Entanglement entropy and nonabelian gauge symmetry (1406.7304v1)

Abstract: Entanglement entropy has proven to be an extremely useful concept in quantum field theory. Gauge theories are of particular interest, but for these systems the entanglement entropy is not clearly defined because the physical Hilbert space does not factor as a tensor product according to regions of space. Here we review a definition of entanglement entropy that applies to abelian and nonabelian lattice gauge theories. This entanglement entropy is obtained by embedding the physical Hilbert space into a product of Hilbert spaces associated to regions with boundary. The latter Hilbert spaces include degrees of freedom on the entangling surface that transform like surface charges under the gauge symmetry. These degrees of freedom are shown to contribute to the entanglement entropy, and the form of this contribution is determined by the gauge symmetry. We test our definition using the example of two-dimensional Yang-Mills theory, and find that it agrees with the thermal entropy in de Sitter space, and with the results of the Euclidean replica trick. We discuss the possible implications of this result for more complicated gauge theories, including quantum gravity.

• The paper defines entanglement entropy for gauge theories by embedding the physical Hilbert space into a product space incorporating boundary degrees of freedom.
• Testing the definition on two-dimensional Yang-Mills theory yields results consistent with thermal entropy in de Sitter space and the replica trick.
• Extending the approach to lattice gauge theory decomposes entanglement entropy into contributions from local and boundary degrees of freedom.

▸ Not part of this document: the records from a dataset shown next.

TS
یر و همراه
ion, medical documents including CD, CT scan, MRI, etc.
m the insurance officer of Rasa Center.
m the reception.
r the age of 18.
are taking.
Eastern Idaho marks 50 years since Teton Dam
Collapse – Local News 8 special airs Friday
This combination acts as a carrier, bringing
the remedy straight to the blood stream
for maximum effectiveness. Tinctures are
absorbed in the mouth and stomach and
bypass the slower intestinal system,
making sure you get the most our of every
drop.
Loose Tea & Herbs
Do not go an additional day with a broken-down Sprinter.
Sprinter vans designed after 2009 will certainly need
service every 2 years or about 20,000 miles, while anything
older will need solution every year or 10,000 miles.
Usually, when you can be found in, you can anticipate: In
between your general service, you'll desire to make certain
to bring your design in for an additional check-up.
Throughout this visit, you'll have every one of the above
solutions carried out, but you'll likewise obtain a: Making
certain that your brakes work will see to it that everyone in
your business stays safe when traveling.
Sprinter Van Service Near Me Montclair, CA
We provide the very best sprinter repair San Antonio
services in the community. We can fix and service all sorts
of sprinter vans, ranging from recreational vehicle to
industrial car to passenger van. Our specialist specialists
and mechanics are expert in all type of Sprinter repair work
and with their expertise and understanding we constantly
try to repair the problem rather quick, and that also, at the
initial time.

Entanglement Entropy and Nonabelian Gauge Symmetry

The paper of entanglement entropy in quantum field theory, particularly in gauge theories, poses significant challenges due to the difficulty in defining entanglement entropy in systems where the physical Hilbert space does not factorize into tensor products according to spatial regions. This paper by William Donnelly addresses these challenges by reviewing a definition of entanglement entropy that applies to both abelian and nonabelian lattice gauge theories.

The definition presented in the paper involves embedding the physical Hilbert space into a product of Hilbert spaces associated with regions having boundaries. These Hilbert spaces incorporate degrees of freedom on entangling surfaces, which behave like surface charges under the gauge symmetry. The contribution of these degrees of freedom to the entanglement entropy is shown to depend on the form dictated by the gauge symmetry.

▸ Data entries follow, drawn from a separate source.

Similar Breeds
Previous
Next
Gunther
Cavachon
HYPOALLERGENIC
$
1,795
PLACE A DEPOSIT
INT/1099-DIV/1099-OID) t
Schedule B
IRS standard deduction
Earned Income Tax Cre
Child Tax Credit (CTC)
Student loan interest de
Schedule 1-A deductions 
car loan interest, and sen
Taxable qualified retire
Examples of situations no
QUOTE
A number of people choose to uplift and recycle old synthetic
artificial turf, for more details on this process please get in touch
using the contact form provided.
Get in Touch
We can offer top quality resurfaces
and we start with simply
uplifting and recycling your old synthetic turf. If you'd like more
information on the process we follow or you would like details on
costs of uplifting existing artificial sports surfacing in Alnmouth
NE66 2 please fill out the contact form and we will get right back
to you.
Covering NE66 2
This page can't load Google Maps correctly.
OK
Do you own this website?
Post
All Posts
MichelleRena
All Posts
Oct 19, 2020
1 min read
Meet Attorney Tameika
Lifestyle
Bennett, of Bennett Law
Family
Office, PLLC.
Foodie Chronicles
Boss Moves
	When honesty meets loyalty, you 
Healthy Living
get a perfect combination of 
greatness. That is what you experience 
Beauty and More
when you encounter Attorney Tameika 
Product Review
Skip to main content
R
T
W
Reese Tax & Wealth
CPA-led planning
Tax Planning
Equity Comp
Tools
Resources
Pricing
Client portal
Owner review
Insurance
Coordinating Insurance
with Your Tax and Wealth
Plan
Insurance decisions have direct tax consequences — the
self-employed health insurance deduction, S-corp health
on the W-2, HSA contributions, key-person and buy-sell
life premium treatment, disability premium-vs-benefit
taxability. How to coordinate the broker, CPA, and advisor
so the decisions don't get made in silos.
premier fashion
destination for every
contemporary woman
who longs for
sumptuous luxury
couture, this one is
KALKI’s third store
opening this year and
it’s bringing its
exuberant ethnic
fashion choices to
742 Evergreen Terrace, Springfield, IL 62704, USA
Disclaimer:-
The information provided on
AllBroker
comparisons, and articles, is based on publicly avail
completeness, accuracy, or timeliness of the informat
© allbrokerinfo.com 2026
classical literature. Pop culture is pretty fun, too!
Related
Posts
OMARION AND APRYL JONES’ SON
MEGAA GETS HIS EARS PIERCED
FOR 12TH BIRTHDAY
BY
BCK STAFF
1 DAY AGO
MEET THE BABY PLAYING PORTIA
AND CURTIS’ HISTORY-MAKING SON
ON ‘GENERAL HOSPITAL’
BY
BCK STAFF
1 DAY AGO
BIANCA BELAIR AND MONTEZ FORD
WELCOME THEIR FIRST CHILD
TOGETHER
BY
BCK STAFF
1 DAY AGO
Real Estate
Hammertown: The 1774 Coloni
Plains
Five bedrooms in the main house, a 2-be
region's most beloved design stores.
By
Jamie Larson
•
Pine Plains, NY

The definition is tested on two-dimensional Yang-Mills theory, where it is found that the entanglement entropy aligns with both the thermal entropy in de Sitter space and the results obtained from the Euclidean replica trick. This concordance indicates a robust foundation for extending the definition of entanglement entropy to more complex gauge theories, including quantum gravity.

Key Findings and Implications

1. Definition of Entanglement Entropy in Gauge Theories: The paper introduces a methodology for defining entanglement entropy in gauge theories where the Hilbert space is embedded into a product space associated with spatial regions while accommodating non-gauge-invariant surface charges. This approach provides clarity in situations where the conventional tensor-product partitioning of the Hilbert space fails.
2. Two-Dimensional Yang-Mills Theory: The paper provides an insightful analysis of two-dimensional Yang-Mills theory as a case paper. In this context, the proposed definition of entanglement entropy yields results that are consistent with existing methods, such as the thermal distribution in de Sitter space and the replica trick, offering a unified framework for understanding entanglement in gauge theories.
3. Extension to Lattice Gauge Theory: Extending the methodology to lattice gauge theories, the paper decomposes entanglement entropy into contributions from local and boundary degrees of freedom. This step is crucial for theories with local dynamics and enhances the possibility of applying these concepts to real-world systems.
4. Potential Application to Quantum Gravity: Although speculative, the paper touches on the implications for defining entanglement entropy in quantum theories of gravity. It postulates that gravitational theories may possess analogous boundary degrees of freedom, potentially leading to new insights into the thermodynamics of spacetime.

Future Directions

The implications of this paper are substantial, particularly for the field of quantum gravity, where understanding the entanglement entropy could elucidate the underlying microstate structure of horizons and contribute to resolving foundational issues such as the black hole information paradox. Furthermore, the results may foster better comprehension of holographic dualities, where the surface degrees of freedom play a pivotal role.

The approach needs to be rigorously examined in higher-dimensional and more complex gauge theories, potentially involving dynamical spacetime backgrounds. Also, exploring the connections between entanglement, mutual information, and topological entropy across diverse quantum field theories could yield profound insights.

Conclusion

William Donnelly's investigation into entanglement entropy within gauge theories provides a crucial step forward in understanding how non-factorizable systems can be systematically approached through the lens of quantum information theory. These findings may potentially shape future research directions in quantum gravity and quantum field theory, providing the tools necessary to explore the entanglement characteristics of more intricate and realistic systems.